やること:
1. ヘアサロンの記事で、西荻窪で立ち上げたサロンの名前は何ですか？
2. ヘアサロンの記事の「クチコミのみで20年! 広告なしでも繁盛店はつくれる」から「うことだと僕は考えています。」までを、両端も含めてそのまま書き写してください。

与えられた文章:
クチコミのみで20年! 広告なしでも繁盛店はつくれる
手を振ってお見送りするとき、次の髪型が見えている
サロンという言葉には、「人が集まり交流する場所」という意味があります。西荻窪で立ち上げたROSSOはまさにそれでした。作家やコピーライター、漫画家や広告クリエイターなど、作り手の人たちが集まってくれたのです。僕らが作ったフォトブックを片手に、お互いのクリエイティブ論を交わすこともありました。そこには髪を切るだけではない、文化的な交流があったんです。
「類は友を呼ぶ」というのは本当で、お客さまがクチコミで新しいお客さまを呼んでくれました。でも、お客さまが初めてきたときの印象を聞くと、「原田さんの雰囲気が怖かった」というんですよね(笑)。というのも僕は、施術中は一心不乱に手を動かすタイプなんです。しゃべることで手がおろそかになるのが嫌でした。
施術中に口を動かさない分、最初のカウンセリングと、最後のお見送りのときにしっかりとコミュニケーションをとってきました。そして、お見送りで手を振っているとき、僕の頭の中には、そのお客さまの次の髪型が浮かんでいる。お客さまの一生をデザインするというのは、こういうことだと僕は考えています。
ヘアサロンはビジネスですし、ヘアカットはアートではなく、インダストリアルな部分もあります。だけど、お客さまの言われた通り、正確に切ればいいわけではない。僕はお客さまの要望を踏まえつつ、バランスをとりながら、最もその人に合うデザインを提供したい。そのために、普段からさまざまなアートの刺激を浴びて、デザインの引き出しを増やしているのです。僕はビジネスとアートの間を自由に行き交い、お客さまにとって最高のデザインを生み出す美容師でありたいと考えています。

保存データ:
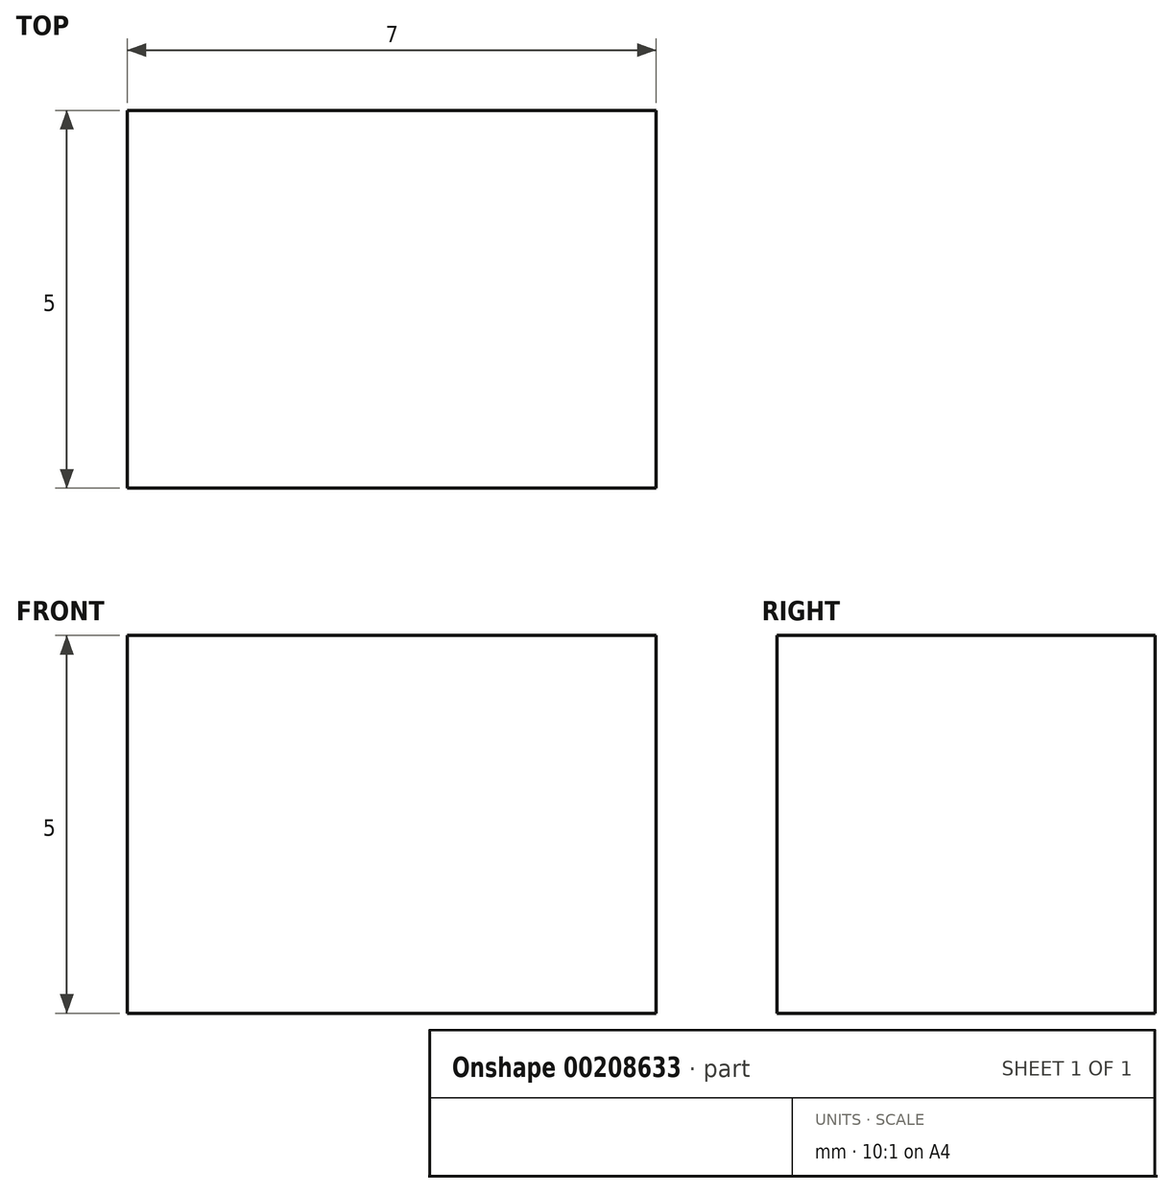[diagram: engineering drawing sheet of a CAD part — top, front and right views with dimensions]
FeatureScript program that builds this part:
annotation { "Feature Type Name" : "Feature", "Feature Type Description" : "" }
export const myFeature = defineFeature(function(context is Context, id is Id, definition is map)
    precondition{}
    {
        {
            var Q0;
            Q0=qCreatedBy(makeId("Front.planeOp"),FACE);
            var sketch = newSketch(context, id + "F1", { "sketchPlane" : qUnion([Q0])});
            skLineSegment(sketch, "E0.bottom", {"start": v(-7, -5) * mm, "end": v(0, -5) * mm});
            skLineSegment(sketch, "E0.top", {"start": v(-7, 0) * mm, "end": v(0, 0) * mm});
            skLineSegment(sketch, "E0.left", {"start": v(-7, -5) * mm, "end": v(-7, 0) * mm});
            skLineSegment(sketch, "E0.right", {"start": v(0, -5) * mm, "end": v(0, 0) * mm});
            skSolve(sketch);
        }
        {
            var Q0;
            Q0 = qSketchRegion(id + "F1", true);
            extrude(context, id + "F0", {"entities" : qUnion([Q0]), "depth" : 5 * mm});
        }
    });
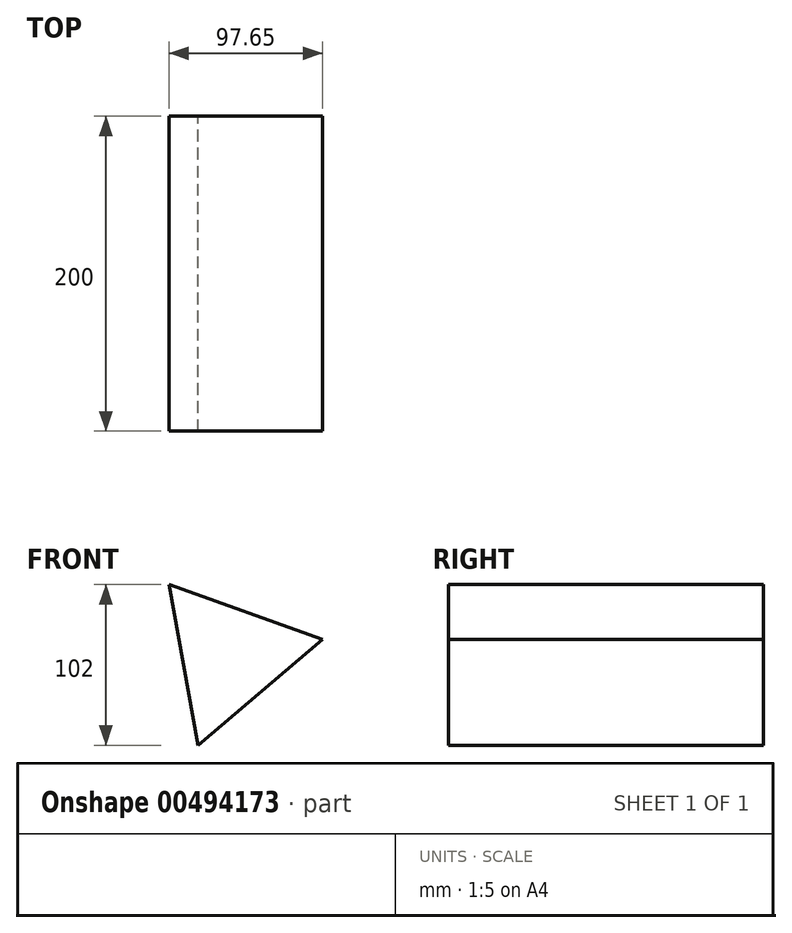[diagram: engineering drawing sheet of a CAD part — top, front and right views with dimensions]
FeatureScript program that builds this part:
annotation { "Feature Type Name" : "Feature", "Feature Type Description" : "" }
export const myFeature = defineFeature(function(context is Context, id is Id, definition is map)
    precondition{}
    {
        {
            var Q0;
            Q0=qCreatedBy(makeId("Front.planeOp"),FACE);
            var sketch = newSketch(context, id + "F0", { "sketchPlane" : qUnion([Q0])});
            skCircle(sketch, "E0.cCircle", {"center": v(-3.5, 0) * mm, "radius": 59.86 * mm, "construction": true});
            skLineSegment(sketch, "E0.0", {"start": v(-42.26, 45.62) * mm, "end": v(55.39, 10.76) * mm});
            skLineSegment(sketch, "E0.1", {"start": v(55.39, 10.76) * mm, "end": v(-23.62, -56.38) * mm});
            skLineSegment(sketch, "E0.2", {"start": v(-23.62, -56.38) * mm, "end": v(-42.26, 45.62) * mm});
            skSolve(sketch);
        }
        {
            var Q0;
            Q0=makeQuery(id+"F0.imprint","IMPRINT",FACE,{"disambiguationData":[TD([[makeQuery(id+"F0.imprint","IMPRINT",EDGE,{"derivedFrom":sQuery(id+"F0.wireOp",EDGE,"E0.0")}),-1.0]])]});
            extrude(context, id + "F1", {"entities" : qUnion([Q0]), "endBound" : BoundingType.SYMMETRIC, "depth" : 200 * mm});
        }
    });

課題別の解答:
1. ROSSO

2.
クチコミのみで20年! 広告なしでも繁盛店はつくれる
手を振ってお見送りするとき、次の髪型が見えている
サロンという言葉には、「人が集まり交流する場所」という意味があります。西荻窪で立ち上げたROSSOはまさにそれでした。作家やコピーライター、漫画家や広告クリエイターなど、作り手の人たちが集まってくれたのです。僕らが作ったフォトブックを片手に、お互いのクリエイティブ論を交わすこともありました。そこには髪を切るだけではない、文化的な交流があったんです。
「類は友を呼ぶ」というのは本当で、お客さまがクチコミで新しいお客さまを呼んでくれました。でも、お客さまが初めてきたときの印象を聞くと、「原田さんの雰囲気が怖かった」というんですよね(笑)。というのも僕は、施術中は一心不乱に手を動かすタイプなんです。しゃべることで手がおろそかになるのが嫌でした。
施術中に口を動かさない分、最初のカウンセリングと、最後のお見送りのときにしっかりとコミュニケーションをとってきました。そして、お見送りで手を振っているとき、僕の頭の中には、そのお客さまの次の髪型が浮かんでいる。お客さまの一生をデザインするというのは、こういうことだと僕は考えています。